• _GOAL OF THE EXERCISE_: Count the lines below that contain the string "Shockwave", with case counting. Give only the number.

********************

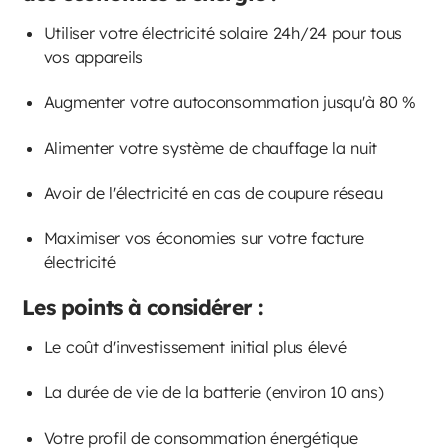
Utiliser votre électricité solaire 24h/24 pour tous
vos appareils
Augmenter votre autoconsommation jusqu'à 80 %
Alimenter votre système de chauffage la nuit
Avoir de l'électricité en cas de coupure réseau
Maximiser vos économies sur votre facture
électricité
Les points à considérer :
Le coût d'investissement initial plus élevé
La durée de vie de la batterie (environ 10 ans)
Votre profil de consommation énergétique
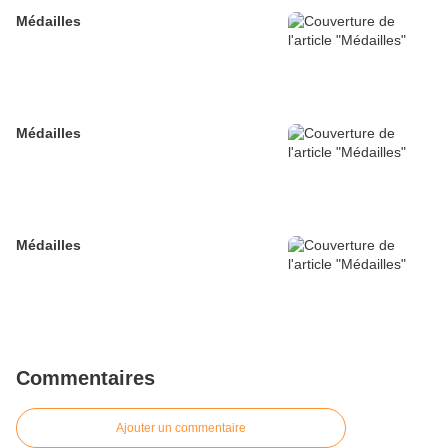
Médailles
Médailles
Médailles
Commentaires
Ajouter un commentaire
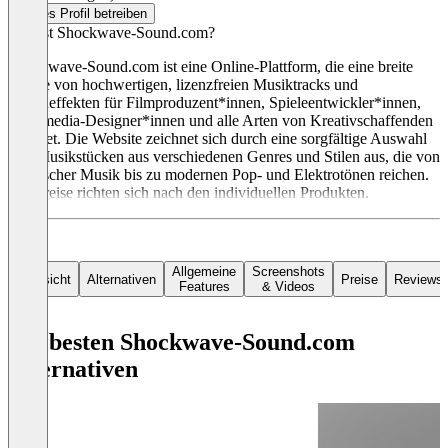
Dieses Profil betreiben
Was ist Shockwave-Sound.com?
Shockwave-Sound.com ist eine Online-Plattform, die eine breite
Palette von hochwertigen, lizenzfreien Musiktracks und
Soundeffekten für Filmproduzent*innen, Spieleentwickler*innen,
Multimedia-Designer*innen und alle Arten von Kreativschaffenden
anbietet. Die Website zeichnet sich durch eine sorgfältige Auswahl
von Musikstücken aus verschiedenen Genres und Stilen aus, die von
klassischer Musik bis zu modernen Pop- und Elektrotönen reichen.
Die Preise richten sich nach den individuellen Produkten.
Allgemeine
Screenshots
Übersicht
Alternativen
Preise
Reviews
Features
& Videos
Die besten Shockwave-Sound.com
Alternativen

********************

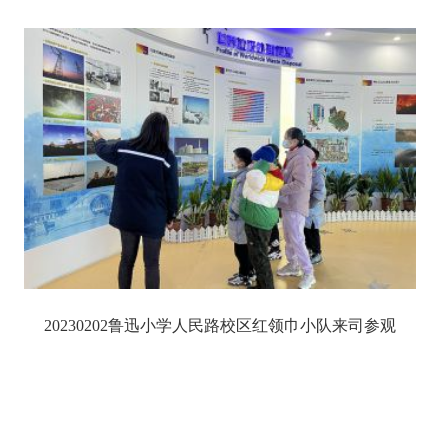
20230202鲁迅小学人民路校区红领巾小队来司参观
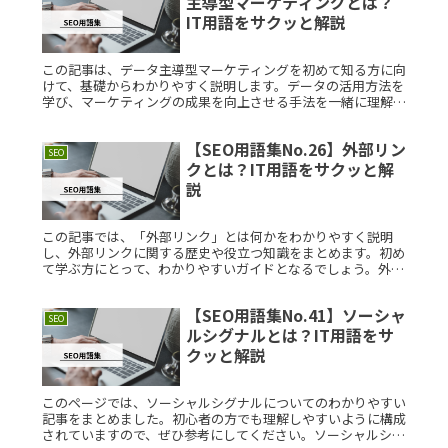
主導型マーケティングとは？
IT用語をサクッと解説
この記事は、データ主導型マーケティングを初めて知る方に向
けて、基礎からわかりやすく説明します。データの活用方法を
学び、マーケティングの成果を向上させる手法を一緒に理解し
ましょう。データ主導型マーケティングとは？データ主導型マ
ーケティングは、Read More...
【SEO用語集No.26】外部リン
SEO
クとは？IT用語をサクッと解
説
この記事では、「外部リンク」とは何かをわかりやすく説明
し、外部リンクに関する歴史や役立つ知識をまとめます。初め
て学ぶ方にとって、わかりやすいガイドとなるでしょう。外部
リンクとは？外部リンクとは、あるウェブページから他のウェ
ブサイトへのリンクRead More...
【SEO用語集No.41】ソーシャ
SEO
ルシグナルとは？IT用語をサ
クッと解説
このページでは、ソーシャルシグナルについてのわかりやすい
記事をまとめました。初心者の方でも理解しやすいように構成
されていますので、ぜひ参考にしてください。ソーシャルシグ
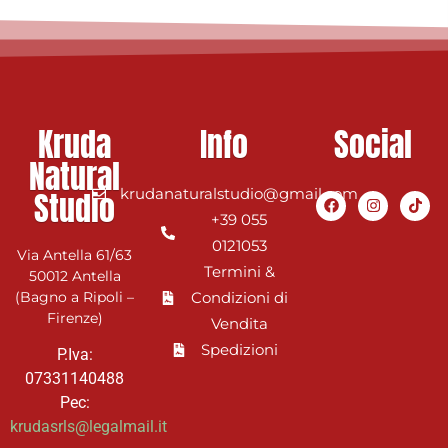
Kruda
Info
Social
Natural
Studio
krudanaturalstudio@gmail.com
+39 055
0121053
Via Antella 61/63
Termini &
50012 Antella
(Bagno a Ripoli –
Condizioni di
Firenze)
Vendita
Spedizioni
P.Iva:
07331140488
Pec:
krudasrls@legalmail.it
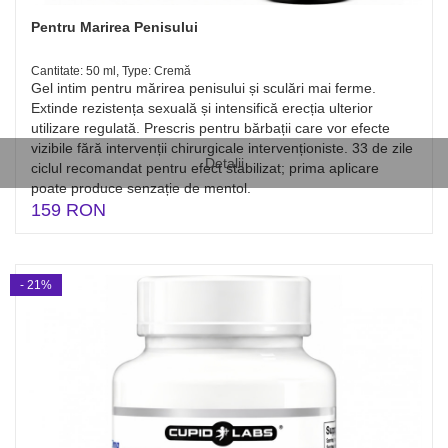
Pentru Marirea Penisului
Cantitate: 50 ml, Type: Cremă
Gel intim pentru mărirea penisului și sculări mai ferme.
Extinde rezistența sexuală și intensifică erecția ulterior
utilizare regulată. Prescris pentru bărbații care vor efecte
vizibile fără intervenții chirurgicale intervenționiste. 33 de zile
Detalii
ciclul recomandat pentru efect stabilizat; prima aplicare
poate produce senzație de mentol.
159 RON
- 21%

********************

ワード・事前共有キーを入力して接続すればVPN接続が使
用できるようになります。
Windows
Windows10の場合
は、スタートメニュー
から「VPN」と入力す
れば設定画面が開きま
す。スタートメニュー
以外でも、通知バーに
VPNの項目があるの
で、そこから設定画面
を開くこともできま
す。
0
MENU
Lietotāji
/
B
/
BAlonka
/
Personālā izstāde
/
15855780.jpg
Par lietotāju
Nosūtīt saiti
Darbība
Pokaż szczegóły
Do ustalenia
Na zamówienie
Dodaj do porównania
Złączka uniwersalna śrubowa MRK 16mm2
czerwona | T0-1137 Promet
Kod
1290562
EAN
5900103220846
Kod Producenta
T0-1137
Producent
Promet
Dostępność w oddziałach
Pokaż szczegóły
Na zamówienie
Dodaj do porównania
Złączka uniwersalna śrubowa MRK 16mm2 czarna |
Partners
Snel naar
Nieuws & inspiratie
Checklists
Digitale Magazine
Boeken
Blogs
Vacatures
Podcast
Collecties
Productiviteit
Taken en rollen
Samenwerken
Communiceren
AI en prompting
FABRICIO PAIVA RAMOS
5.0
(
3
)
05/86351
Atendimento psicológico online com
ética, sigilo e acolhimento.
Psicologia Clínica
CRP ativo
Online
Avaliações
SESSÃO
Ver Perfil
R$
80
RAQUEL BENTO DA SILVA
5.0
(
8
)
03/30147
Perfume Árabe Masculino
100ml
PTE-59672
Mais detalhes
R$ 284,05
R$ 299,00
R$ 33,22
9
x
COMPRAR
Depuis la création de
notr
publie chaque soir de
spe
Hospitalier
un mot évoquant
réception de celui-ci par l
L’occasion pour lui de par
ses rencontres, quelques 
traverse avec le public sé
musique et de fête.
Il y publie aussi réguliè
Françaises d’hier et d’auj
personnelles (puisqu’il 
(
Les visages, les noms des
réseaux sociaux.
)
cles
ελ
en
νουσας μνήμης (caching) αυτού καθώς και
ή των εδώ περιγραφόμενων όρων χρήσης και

********************

• _REPLY TO THE EXERCISE_: 3